◆ Problem details: Up through the line that contains "How can companies", retype the entries exactly, beginning at the very first line.

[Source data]
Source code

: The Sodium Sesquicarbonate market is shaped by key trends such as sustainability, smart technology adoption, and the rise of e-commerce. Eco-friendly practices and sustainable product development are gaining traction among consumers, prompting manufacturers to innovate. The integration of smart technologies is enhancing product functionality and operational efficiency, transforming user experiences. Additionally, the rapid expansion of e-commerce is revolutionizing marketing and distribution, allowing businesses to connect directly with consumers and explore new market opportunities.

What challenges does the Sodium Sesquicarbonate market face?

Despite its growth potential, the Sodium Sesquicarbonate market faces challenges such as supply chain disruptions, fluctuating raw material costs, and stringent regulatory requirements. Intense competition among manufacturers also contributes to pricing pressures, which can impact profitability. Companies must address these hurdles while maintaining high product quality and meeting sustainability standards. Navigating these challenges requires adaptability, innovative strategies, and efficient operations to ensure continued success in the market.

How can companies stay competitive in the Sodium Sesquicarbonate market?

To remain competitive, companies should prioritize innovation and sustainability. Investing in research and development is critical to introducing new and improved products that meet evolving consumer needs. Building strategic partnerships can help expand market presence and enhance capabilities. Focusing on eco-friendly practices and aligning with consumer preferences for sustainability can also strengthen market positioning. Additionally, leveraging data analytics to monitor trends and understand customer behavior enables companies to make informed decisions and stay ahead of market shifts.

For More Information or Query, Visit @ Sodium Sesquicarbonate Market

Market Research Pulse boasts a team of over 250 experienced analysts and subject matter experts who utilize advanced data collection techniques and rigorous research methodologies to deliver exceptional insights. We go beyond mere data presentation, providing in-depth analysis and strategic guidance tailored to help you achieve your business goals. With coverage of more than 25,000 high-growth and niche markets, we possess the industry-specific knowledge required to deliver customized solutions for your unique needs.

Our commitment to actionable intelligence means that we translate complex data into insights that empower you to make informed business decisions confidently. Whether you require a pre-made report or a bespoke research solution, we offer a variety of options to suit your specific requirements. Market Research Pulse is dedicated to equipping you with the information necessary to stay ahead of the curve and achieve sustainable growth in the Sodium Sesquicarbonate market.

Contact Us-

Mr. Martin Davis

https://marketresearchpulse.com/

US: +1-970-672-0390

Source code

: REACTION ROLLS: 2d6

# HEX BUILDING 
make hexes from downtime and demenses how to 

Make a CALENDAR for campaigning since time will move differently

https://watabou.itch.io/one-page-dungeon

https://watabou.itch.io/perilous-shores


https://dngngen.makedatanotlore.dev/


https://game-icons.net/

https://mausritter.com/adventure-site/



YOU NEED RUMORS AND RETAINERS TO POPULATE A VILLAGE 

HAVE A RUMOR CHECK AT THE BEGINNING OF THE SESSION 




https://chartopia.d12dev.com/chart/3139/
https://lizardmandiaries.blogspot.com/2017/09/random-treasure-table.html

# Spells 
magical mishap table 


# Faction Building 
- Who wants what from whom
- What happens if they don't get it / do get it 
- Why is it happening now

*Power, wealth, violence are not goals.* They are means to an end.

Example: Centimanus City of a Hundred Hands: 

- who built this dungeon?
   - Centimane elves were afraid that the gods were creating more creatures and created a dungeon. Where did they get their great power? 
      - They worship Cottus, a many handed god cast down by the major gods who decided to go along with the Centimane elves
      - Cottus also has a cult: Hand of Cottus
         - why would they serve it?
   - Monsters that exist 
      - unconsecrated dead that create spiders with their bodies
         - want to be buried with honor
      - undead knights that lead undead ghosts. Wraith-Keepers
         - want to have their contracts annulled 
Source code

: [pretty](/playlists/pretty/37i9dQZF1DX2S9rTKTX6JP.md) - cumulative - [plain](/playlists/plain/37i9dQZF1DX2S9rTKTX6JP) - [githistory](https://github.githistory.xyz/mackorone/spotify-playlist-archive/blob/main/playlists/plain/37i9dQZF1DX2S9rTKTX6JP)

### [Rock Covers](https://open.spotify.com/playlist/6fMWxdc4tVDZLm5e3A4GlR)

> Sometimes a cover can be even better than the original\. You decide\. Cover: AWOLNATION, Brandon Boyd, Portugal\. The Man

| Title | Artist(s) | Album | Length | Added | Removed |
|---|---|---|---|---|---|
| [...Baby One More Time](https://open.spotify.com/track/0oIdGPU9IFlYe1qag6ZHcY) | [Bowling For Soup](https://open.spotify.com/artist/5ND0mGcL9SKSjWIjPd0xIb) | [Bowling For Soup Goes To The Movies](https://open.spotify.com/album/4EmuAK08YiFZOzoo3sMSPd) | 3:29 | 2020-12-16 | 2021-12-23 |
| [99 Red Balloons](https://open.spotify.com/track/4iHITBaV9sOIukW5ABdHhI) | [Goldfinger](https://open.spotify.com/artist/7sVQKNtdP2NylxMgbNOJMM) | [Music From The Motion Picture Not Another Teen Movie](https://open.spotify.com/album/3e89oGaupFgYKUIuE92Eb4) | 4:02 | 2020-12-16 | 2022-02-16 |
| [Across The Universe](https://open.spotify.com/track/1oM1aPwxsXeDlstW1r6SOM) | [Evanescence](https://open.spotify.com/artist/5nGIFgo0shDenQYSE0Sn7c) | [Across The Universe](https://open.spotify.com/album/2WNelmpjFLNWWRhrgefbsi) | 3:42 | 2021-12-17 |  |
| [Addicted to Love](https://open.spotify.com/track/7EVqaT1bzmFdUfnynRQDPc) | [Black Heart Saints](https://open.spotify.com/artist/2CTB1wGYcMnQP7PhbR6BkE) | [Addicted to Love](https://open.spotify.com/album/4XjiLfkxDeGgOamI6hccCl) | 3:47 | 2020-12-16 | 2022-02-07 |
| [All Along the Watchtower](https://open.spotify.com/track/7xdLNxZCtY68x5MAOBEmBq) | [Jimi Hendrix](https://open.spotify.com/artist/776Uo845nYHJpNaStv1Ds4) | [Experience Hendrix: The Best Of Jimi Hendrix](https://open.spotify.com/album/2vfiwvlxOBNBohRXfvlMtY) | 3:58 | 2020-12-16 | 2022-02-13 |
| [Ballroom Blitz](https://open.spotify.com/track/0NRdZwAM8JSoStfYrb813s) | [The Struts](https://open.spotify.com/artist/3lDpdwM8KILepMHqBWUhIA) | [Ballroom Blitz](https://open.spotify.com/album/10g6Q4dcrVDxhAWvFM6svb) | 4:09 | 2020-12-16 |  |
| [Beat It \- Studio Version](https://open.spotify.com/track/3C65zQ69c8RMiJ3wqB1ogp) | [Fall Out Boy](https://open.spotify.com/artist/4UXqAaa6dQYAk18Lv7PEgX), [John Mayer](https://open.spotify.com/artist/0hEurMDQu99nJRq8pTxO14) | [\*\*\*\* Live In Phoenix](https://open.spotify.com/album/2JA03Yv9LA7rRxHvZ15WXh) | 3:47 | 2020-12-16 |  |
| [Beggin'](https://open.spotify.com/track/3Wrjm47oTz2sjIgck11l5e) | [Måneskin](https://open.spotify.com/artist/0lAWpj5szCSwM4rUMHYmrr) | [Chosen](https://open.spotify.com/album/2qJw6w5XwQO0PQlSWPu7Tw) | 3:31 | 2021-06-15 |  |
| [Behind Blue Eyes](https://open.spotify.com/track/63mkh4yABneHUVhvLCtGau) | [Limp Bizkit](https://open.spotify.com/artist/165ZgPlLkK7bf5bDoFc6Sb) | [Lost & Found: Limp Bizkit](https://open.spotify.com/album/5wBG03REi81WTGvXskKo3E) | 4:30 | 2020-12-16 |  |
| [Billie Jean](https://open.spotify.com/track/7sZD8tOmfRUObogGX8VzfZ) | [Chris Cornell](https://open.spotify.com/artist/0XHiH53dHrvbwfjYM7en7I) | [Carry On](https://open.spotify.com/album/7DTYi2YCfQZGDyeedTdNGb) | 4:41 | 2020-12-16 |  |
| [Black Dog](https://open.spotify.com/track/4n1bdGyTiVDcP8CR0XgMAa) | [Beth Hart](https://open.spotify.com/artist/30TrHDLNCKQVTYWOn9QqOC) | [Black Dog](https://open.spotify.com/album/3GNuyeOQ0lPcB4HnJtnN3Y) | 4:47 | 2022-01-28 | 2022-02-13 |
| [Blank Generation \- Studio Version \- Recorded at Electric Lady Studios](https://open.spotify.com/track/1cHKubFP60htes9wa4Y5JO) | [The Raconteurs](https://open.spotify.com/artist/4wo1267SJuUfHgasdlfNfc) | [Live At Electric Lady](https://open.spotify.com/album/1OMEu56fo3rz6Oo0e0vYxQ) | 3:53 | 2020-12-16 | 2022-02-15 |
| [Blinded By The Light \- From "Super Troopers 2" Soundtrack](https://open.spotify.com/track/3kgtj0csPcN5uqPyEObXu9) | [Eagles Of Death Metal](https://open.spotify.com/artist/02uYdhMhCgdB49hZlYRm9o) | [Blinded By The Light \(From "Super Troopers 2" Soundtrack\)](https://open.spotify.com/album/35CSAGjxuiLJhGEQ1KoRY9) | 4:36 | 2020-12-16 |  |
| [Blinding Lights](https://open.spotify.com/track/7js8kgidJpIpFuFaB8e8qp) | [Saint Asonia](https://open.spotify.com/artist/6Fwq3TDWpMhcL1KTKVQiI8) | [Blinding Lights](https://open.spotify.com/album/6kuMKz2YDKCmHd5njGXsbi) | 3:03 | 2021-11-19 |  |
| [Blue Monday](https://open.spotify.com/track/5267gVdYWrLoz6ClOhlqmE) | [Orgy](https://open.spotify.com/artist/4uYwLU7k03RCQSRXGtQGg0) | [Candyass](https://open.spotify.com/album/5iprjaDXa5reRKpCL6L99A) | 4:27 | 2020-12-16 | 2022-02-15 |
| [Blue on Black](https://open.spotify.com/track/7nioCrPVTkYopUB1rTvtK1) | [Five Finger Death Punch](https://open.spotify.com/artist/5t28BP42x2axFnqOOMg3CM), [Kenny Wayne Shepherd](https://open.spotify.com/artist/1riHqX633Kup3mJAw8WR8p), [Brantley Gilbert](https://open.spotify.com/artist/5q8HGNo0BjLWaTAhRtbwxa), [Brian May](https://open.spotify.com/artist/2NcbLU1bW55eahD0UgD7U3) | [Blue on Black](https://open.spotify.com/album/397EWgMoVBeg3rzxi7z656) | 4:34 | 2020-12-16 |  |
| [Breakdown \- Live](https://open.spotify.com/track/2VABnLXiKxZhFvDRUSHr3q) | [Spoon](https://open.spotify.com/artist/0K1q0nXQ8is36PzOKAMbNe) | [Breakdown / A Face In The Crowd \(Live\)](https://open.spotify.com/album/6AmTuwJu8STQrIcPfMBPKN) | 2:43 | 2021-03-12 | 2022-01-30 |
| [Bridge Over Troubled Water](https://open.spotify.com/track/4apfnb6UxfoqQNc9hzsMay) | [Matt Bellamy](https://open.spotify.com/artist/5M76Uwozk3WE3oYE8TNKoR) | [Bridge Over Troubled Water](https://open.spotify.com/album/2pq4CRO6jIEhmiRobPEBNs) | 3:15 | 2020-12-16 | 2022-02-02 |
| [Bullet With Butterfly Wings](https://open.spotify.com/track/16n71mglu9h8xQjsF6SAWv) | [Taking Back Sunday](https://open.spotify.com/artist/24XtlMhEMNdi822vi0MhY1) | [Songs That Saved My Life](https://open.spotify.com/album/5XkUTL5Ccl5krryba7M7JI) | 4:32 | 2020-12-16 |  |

◆ Response to this exercise:
Source code

: The Sodium Sesquicarbonate market is shaped by key trends such as sustainability, smart technology adoption, and the rise of e-commerce. Eco-friendly practices and sustainable product development are gaining traction among consumers, prompting manufacturers to innovate. The integration of smart technologies is enhancing product functionality and operational efficiency, transforming user experiences. Additionally, the rapid expansion of e-commerce is revolutionizing marketing and distribution, allowing businesses to connect directly with consumers and explore new market opportunities.

What challenges does the Sodium Sesquicarbonate market face?

Despite its growth potential, the Sodium Sesquicarbonate market faces challenges such as supply chain disruptions, fluctuating raw material costs, and stringent regulatory requirements. Intense competition among manufacturers also contributes to pricing pressures, which can impact profitability. Companies must address these hurdles while maintaining high product quality and meeting sustainability standards. Navigating these challenges requires adaptability, innovative strategies, and efficient operations to ensure continued success in the market.

How can companies stay competitive in the Sodium Sesquicarbonate market?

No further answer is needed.